** start **
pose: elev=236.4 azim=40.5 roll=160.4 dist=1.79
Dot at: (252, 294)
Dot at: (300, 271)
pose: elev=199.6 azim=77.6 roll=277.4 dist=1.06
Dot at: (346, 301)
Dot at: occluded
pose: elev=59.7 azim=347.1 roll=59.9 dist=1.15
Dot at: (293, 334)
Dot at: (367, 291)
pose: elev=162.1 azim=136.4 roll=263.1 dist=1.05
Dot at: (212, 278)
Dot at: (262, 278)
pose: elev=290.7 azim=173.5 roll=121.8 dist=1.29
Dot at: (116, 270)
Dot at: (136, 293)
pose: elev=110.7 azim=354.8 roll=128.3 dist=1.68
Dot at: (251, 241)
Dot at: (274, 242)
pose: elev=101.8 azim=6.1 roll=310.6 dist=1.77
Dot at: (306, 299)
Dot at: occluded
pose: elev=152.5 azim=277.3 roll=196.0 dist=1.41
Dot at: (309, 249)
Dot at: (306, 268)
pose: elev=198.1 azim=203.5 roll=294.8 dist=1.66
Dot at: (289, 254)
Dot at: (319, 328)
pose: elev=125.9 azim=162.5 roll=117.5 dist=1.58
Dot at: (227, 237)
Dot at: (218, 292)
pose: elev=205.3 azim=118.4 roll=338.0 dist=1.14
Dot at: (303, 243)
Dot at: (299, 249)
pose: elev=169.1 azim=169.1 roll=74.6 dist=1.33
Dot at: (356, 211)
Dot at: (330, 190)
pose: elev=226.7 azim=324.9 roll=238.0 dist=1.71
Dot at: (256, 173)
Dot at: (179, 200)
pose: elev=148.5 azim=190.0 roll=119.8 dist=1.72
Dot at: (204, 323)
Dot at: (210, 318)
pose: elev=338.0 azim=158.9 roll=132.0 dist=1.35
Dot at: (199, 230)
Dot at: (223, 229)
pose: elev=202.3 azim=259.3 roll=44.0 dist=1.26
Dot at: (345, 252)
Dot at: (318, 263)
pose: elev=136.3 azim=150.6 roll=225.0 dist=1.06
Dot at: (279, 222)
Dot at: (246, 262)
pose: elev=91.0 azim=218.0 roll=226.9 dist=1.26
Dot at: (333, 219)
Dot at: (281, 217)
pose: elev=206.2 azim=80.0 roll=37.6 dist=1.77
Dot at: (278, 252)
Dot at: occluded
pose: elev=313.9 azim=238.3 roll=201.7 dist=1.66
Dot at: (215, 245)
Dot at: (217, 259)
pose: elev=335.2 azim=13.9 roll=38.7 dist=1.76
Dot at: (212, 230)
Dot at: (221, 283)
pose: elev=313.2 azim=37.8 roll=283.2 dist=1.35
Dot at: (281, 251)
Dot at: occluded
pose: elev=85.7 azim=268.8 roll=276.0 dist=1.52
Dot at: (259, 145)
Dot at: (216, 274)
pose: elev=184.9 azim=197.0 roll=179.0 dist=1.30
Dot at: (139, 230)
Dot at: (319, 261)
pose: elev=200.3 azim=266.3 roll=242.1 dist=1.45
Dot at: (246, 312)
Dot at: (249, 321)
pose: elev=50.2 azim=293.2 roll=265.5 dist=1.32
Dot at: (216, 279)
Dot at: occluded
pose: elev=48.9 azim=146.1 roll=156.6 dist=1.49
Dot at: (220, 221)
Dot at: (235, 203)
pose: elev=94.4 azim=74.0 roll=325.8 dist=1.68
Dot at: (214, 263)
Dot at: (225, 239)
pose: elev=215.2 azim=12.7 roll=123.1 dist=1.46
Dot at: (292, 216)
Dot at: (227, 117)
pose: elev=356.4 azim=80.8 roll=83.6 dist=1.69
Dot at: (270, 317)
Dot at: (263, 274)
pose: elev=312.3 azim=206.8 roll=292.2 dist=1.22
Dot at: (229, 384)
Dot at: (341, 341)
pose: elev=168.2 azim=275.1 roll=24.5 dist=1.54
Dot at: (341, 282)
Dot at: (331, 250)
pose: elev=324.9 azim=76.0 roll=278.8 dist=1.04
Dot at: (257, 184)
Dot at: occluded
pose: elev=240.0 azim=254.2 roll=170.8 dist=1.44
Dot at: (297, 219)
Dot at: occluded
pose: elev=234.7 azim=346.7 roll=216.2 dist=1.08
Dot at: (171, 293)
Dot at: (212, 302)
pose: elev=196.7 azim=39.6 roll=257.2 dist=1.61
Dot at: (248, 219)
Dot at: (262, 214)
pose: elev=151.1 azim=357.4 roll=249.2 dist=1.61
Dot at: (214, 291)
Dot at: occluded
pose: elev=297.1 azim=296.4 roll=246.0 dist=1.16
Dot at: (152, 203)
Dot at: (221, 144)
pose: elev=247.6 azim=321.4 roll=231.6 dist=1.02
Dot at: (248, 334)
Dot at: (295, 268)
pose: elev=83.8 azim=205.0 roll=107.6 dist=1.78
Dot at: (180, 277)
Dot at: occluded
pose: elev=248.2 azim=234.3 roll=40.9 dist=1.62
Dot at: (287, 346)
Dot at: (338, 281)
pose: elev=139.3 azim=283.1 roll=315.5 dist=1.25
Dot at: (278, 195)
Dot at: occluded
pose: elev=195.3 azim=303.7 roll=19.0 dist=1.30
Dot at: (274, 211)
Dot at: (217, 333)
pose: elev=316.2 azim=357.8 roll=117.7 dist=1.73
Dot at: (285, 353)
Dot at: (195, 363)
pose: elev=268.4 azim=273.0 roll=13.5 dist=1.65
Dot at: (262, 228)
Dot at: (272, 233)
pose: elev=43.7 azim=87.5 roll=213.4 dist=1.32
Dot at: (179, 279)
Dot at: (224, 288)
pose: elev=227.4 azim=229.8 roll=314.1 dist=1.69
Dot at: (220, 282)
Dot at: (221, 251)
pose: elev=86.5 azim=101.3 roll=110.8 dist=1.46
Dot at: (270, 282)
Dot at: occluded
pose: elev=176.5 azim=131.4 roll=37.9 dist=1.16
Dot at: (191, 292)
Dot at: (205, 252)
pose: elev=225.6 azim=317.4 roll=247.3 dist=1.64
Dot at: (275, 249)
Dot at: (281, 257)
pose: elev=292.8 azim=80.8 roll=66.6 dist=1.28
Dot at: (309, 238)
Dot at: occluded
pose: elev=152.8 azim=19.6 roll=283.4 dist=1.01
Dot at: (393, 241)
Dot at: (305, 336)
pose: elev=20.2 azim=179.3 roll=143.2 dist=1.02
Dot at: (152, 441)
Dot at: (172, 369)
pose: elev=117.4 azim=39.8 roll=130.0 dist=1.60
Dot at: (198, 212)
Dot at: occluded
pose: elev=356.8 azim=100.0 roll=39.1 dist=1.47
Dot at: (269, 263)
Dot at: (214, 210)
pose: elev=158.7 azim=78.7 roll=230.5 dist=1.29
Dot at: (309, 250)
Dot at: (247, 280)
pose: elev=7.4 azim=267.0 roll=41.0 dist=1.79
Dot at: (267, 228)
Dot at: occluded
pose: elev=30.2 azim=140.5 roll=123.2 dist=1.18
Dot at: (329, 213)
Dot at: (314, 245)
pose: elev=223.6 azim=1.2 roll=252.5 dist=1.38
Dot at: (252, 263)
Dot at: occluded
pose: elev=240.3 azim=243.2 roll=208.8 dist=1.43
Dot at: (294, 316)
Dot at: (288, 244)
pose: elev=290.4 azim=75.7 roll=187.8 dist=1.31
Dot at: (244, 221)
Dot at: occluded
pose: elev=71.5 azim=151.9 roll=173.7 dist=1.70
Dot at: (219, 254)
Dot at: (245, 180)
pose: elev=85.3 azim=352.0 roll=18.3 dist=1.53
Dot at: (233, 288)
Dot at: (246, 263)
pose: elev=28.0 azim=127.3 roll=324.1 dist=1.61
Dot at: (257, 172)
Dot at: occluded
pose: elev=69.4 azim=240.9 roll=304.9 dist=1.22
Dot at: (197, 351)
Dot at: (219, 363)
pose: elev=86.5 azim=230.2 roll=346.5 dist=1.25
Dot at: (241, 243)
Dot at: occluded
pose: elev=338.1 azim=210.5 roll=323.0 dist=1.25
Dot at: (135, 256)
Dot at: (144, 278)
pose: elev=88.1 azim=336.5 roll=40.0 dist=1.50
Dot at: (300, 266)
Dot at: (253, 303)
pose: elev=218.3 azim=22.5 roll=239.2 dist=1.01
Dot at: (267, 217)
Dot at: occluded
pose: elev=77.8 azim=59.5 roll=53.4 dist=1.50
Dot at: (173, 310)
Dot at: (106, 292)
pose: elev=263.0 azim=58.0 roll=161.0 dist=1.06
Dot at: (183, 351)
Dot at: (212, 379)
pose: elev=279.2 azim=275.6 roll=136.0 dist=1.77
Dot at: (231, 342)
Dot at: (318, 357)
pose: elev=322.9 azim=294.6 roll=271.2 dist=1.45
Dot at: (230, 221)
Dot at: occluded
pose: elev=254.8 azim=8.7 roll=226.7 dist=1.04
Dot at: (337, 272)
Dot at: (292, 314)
** end **
GIVEN PROBLEM: Can you copy the data above character for character, from its first line through the line containing "Dot at: (306, 268)", with both of those lines included?

SOLUTION TO THIS TASK:
pose: elev=236.4 azim=40.5 roll=160.4 dist=1.79
Dot at: (252, 294)
Dot at: (300, 271)
pose: elev=199.6 azim=77.6 roll=277.4 dist=1.06
Dot at: (346, 301)
Dot at: occluded
pose: elev=59.7 azim=347.1 roll=59.9 dist=1.15
Dot at: (293, 334)
Dot at: (367, 291)
pose: elev=162.1 azim=136.4 roll=263.1 dist=1.05
Dot at: (212, 278)
Dot at: (262, 278)
pose: elev=290.7 azim=173.5 roll=121.8 dist=1.29
Dot at: (116, 270)
Dot at: (136, 293)
pose: elev=110.7 azim=354.8 roll=128.3 dist=1.68
Dot at: (251, 241)
Dot at: (274, 242)
pose: elev=101.8 azim=6.1 roll=310.6 dist=1.77
Dot at: (306, 299)
Dot at: occluded
pose: elev=152.5 azim=277.3 roll=196.0 dist=1.41
Dot at: (309, 249)
Dot at: (306, 268)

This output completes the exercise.